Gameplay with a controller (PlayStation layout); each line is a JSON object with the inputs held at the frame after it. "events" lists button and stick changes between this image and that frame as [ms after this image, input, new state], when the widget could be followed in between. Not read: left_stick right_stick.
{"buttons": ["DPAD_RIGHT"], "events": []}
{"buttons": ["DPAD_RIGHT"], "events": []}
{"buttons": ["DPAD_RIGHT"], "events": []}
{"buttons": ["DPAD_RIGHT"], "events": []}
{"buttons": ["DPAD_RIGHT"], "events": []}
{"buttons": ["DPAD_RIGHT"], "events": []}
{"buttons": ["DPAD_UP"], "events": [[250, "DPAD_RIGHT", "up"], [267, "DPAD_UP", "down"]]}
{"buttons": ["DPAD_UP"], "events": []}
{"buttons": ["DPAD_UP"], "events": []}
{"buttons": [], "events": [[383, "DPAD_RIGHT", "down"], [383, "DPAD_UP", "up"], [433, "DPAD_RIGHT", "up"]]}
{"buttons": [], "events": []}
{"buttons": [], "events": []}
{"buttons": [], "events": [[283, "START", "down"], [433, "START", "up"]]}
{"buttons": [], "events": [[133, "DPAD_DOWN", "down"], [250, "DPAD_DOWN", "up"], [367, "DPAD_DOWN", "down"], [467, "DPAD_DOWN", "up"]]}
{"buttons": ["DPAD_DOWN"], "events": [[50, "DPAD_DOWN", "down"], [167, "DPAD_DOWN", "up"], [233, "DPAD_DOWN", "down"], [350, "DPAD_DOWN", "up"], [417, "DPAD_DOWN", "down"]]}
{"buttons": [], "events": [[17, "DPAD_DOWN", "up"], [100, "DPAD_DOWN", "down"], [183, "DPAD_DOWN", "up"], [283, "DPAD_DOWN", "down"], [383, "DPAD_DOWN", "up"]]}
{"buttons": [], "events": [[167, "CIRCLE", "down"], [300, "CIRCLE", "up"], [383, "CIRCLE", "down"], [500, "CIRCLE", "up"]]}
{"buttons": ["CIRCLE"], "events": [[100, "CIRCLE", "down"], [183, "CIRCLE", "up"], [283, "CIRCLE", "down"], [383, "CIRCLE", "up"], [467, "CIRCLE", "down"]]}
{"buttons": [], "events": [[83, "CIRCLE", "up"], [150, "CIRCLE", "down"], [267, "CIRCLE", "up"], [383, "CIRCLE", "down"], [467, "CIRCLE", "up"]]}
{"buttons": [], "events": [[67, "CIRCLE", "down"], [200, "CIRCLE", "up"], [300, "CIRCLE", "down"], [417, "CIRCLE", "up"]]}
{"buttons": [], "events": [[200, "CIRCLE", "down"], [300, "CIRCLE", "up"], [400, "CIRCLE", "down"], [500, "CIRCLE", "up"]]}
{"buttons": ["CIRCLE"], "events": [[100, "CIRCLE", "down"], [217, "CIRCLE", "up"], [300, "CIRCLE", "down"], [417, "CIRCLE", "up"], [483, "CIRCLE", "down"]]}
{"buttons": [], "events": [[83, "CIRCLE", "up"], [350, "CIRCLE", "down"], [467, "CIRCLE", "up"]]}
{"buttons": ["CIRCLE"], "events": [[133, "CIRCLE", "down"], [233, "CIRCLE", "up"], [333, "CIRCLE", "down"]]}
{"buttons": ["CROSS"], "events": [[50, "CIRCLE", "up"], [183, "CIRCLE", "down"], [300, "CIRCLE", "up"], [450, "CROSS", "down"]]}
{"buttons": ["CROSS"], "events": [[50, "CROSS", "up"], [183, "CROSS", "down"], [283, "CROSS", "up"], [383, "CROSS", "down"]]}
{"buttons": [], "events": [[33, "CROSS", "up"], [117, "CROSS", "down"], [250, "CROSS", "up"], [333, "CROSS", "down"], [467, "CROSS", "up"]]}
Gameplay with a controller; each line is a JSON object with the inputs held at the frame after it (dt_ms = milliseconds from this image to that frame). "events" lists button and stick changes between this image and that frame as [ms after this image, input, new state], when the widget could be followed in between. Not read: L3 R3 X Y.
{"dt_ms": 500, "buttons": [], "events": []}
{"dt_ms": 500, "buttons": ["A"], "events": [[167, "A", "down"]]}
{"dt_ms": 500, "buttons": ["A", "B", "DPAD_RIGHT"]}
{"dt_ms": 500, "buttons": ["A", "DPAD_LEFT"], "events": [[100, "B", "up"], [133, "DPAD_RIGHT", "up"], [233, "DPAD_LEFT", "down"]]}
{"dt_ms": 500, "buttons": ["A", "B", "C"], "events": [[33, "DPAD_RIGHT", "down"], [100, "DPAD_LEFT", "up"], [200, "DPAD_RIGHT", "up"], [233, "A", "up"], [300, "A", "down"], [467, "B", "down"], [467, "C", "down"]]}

_ _ _ _ _ _ _

EXERCISE:
Write out every entry exactly as it appears.

SOLVED EXERCISE:
Gameplay with a controller (PlayStation layout); each line is a JSON object with the inputs held at the frame after it. "events" lists button and stick changes between this image and that frame as [ms after this image, input, new state], when the widget could be followed in between. Not read: left_stick right_stick.
{"buttons": ["DPAD_RIGHT"], "events": []}
{"buttons": ["DPAD_RIGHT"], "events": []}
{"buttons": ["DPAD_RIGHT"], "events": []}
{"buttons": ["DPAD_RIGHT"], "events": []}
{"buttons": ["DPAD_RIGHT"], "events": []}
{"buttons": ["DPAD_RIGHT"], "events": []}
{"buttons": ["DPAD_UP"], "events": [[250, "DPAD_RIGHT", "up"], [267, "DPAD_UP", "down"]]}
{"buttons": ["DPAD_UP"], "events": []}
{"buttons": ["DPAD_UP"], "events": []}
{"buttons": [], "events": [[383, "DPAD_RIGHT", "down"], [383, "DPAD_UP", "up"], [433, "DPAD_RIGHT", "up"]]}
{"buttons": [], "events": []}
{"buttons": [], "events": []}
{"buttons": [], "events": [[283, "START", "down"], [433, "START", "up"]]}
{"buttons": [], "events": [[133, "DPAD_DOWN", "down"], [250, "DPAD_DOWN", "up"], [367, "DPAD_DOWN", "down"], [467, "DPAD_DOWN", "up"]]}
{"buttons": ["DPAD_DOWN"], "events": [[50, "DPAD_DOWN", "down"], [167, "DPAD_DOWN", "up"], [233, "DPAD_DOWN", "down"], [350, "DPAD_DOWN", "up"], [417, "DPAD_DOWN", "down"]]}
{"buttons": [], "events": [[17, "DPAD_DOWN", "up"], [100, "DPAD_DOWN", "down"], [183, "DPAD_DOWN", "up"], [283, "DPAD_DOWN", "down"], [383, "DPAD_DOWN", "up"]]}
{"buttons": [], "events": [[167, "CIRCLE", "down"], [300, "CIRCLE", "up"], [383, "CIRCLE", "down"], [500, "CIRCLE", "up"]]}
{"buttons": ["CIRCLE"], "events": [[100, "CIRCLE", "down"], [183, "CIRCLE", "up"], [283, "CIRCLE", "down"], [383, "CIRCLE", "up"], [467, "CIRCLE", "down"]]}
{"buttons": [], "events": [[83, "CIRCLE", "up"], [150, "CIRCLE", "down"], [267, "CIRCLE", "up"], [383, "CIRCLE", "down"], [467, "CIRCLE", "up"]]}
{"buttons": [], "events": [[67, "CIRCLE", "down"], [200, "CIRCLE", "up"], [300, "CIRCLE", "down"], [417, "CIRCLE", "up"]]}
{"buttons": [], "events": [[200, "CIRCLE", "down"], [300, "CIRCLE", "up"], [400, "CIRCLE", "down"], [500, "CIRCLE", "up"]]}
{"buttons": ["CIRCLE"], "events": [[100, "CIRCLE", "down"], [217, "CIRCLE", "up"], [300, "CIRCLE", "down"], [417, "CIRCLE", "up"], [483, "CIRCLE", "down"]]}
{"buttons": [], "events": [[83, "CIRCLE", "up"], [350, "CIRCLE", "down"], [467, "CIRCLE", "up"]]}
{"buttons": ["CIRCLE"], "events": [[133, "CIRCLE", "down"], [233, "CIRCLE", "up"], [333, "CIRCLE", "down"]]}
{"buttons": ["CROSS"], "events": [[50, "CIRCLE", "up"], [183, "CIRCLE", "down"], [300, "CIRCLE", "up"], [450, "CROSS", "down"]]}
{"buttons": ["CROSS"], "events": [[50, "CROSS", "up"], [183, "CROSS", "down"], [283, "CROSS", "up"], [383, "CROSS", "down"]]}
{"buttons": [], "events": [[33, "CROSS", "up"], [117, "CROSS", "down"], [250, "CROSS", "up"], [333, "CROSS", "down"], [467, "CROSS", "up"]]}
Gameplay with a controller; each line is a JSON object with the inputs held at the frame after it (dt_ms = milliseconds from this image to that frame). "events" lists button and stick changes between this image and that frame as [ms after this image, input, new state], when the widget could be followed in between. Not read: L3 R3 X Y.
{"dt_ms": 500, "buttons": [], "events": []}
{"dt_ms": 500, "buttons": ["A"], "events": [[167, "A", "down"]]}
{"dt_ms": 500, "buttons": ["A", "B", "DPAD_RIGHT"]}
{"dt_ms": 500, "buttons": ["A", "DPAD_LEFT"], "events": [[100, "B", "up"], [133, "DPAD_RIGHT", "up"], [233, "DPAD_LEFT", "down"]]}
{"dt_ms": 500, "buttons": ["A", "B", "C"], "events": [[33, "DPAD_RIGHT", "down"], [100, "DPAD_LEFT", "up"], [200, "DPAD_RIGHT", "up"], [233, "A", "up"], [300, "A", "down"], [467, "B", "down"], [467, "C", "down"]]}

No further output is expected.